I grew up in a small town on top of the Palisades in New Jersey. From my bedroom window, I could see the famous skyline of New York City. As a child, I always wanted to be an artist or a veterinarian. By eight years old, I had cats, dogs, fish, snakes, a monkey, and even a camel. I spent many weekends in New York City browsing through museums and art galleries.
At school, the art teacher considered me “unteachable,” yet now my paintings hang in galleries and collections around the world. Because my lines were never straight and my paintings didn't have dimension, teachers told me they were wrong. My school wasn't progressive enough to recognize primitive painting as a legitimate art form.

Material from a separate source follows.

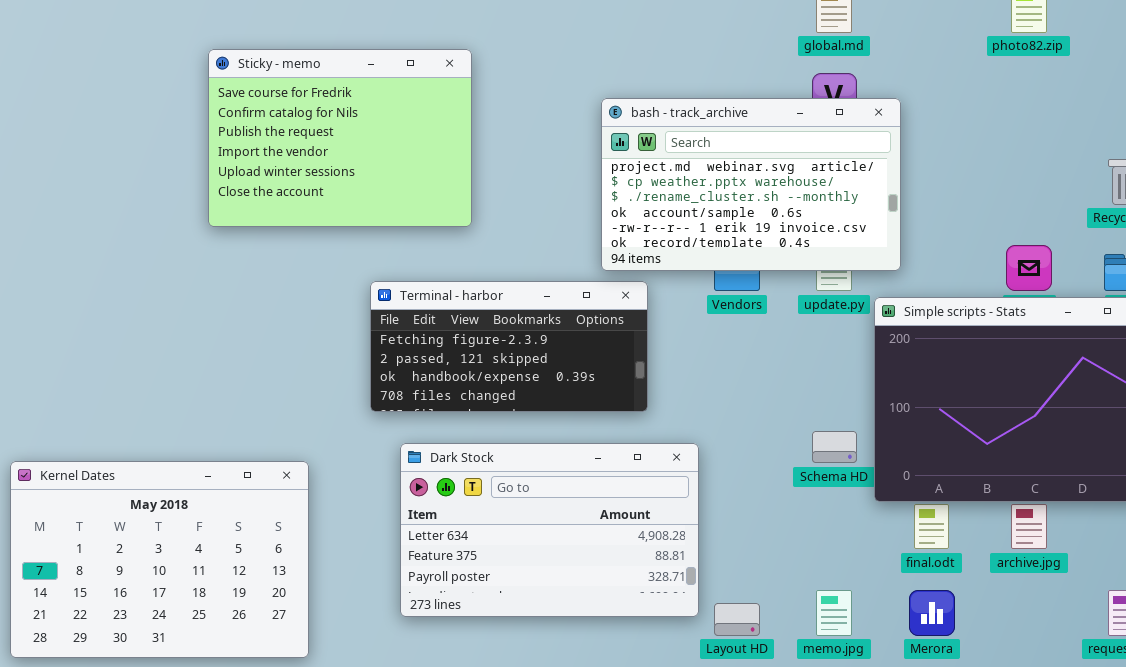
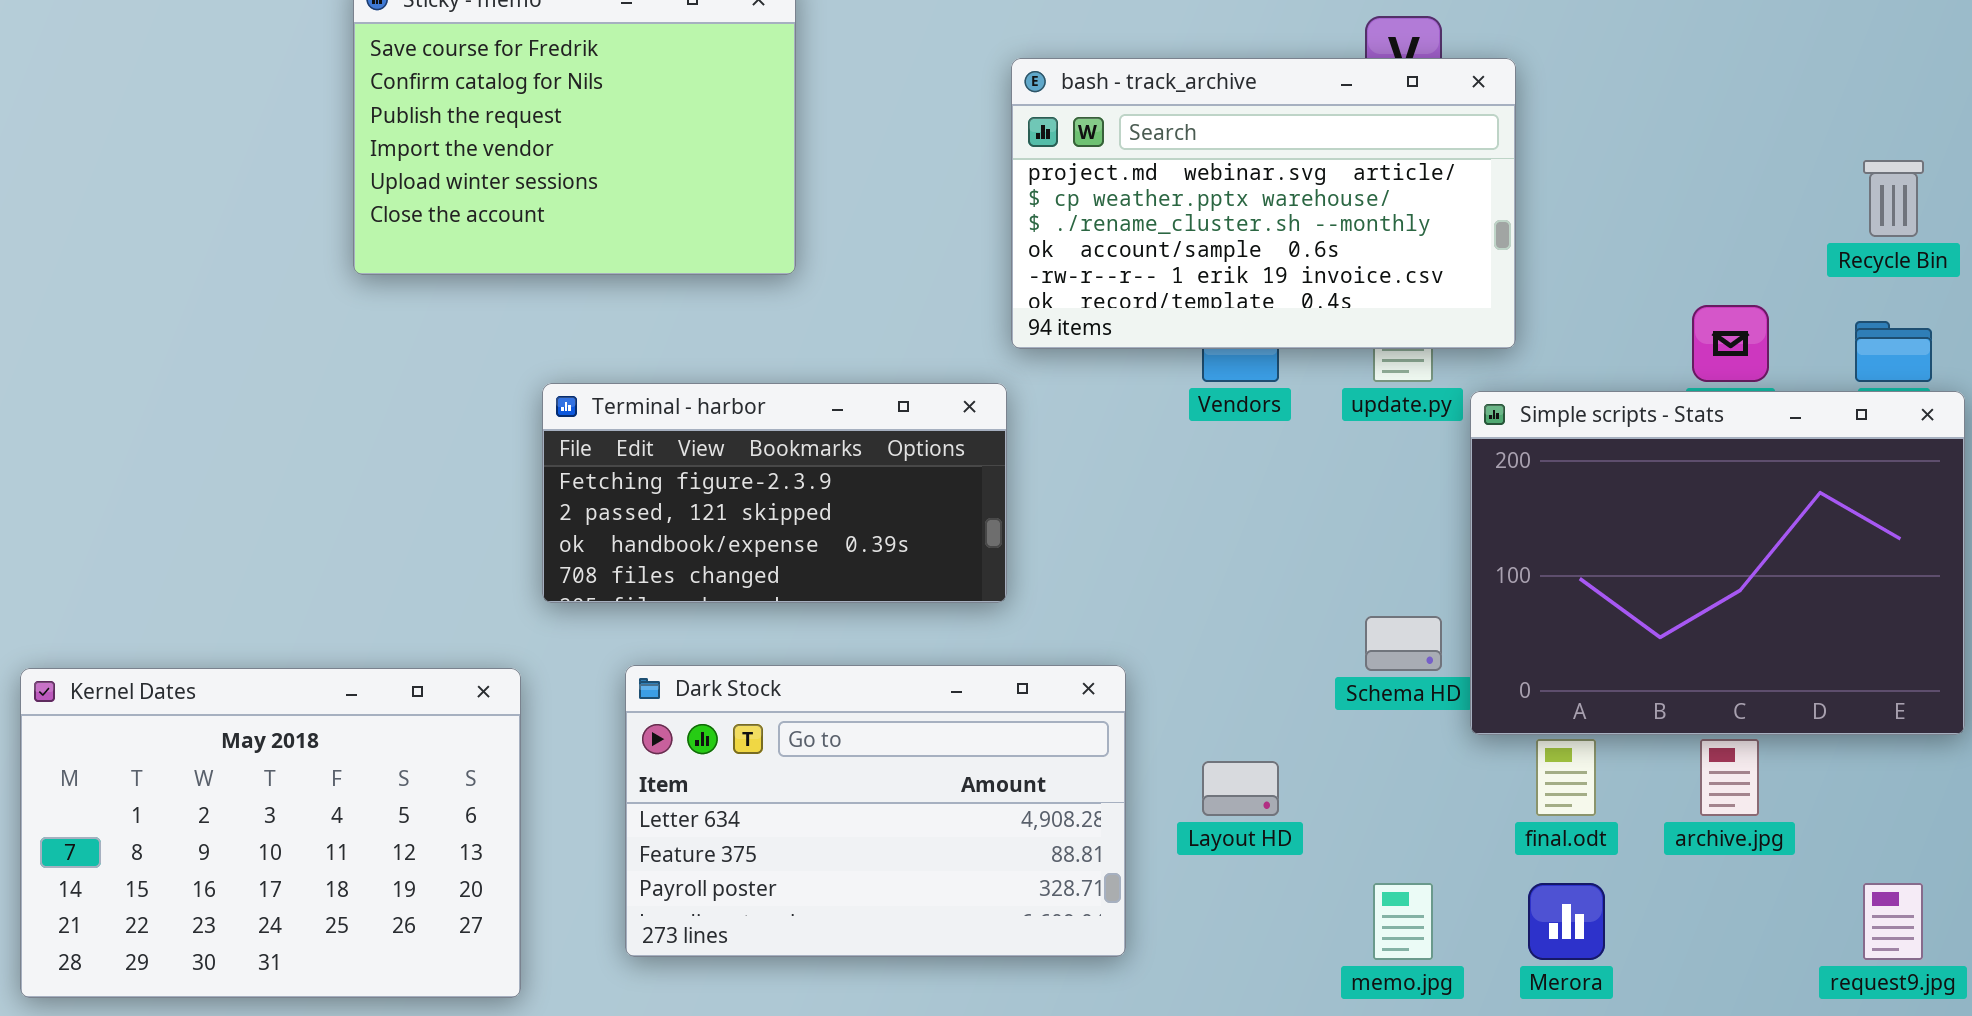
Terminal - harbor: [370,281,648,412] -> [542,383,1007,603], moved
Dark Stock: [400,443,699,617] -> [625,665,1126,957], moved
Layout HD: [714,603,760,636] -> [1202,761,1279,816], moved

I studied filmmaking at UCLA in California and went on the road to document a rodeo team, a long-distance trucker, and even the birth of a baby. Home was a beach house in Malibu, California, furnished with the discarded furniture of movie stars. I had Flip Wilson’s lawn chairs and Barbra Streisand’s settee. To finance my studies, I worked odd jobs, including running the movie projector at the Malibu cinema, chauffeuring residents of Beverly Hills, and fertilizing cacti with a silver spoon at a desert nursery. My odd job now is creating books for children.
On completing my studies, I moved to the Caribbean island of Montserrat, where I began her career as a painter. I later moved to London and eventually to Fremantle, West Australia, where I now reside.
I now have more than forty picture books published throughout the world. Traveling continues to be a major source of inspiration for my work as I render my impression of a country and its way of life in oil and gouache paintings. My greatest ambition is to instil pride and self-esteem in children about their unique heritage and their own ability to capture in it pictures and words.
Three Things You May Not Know About Me:
When I was a little girl, my father brought a pet camel home for me.
My husband, Mark, (the author of many of my books) and I met on Aprils Fools’ Day at a wake in Bali. Neither one of us knew the person who died, but it looked like a good party.
My studio is full of curious objects. I have animal skulls, feathers, old bottles from ghost towns, rocks in natural heart shapes, postcards by favorite artists, and paintings by my friends.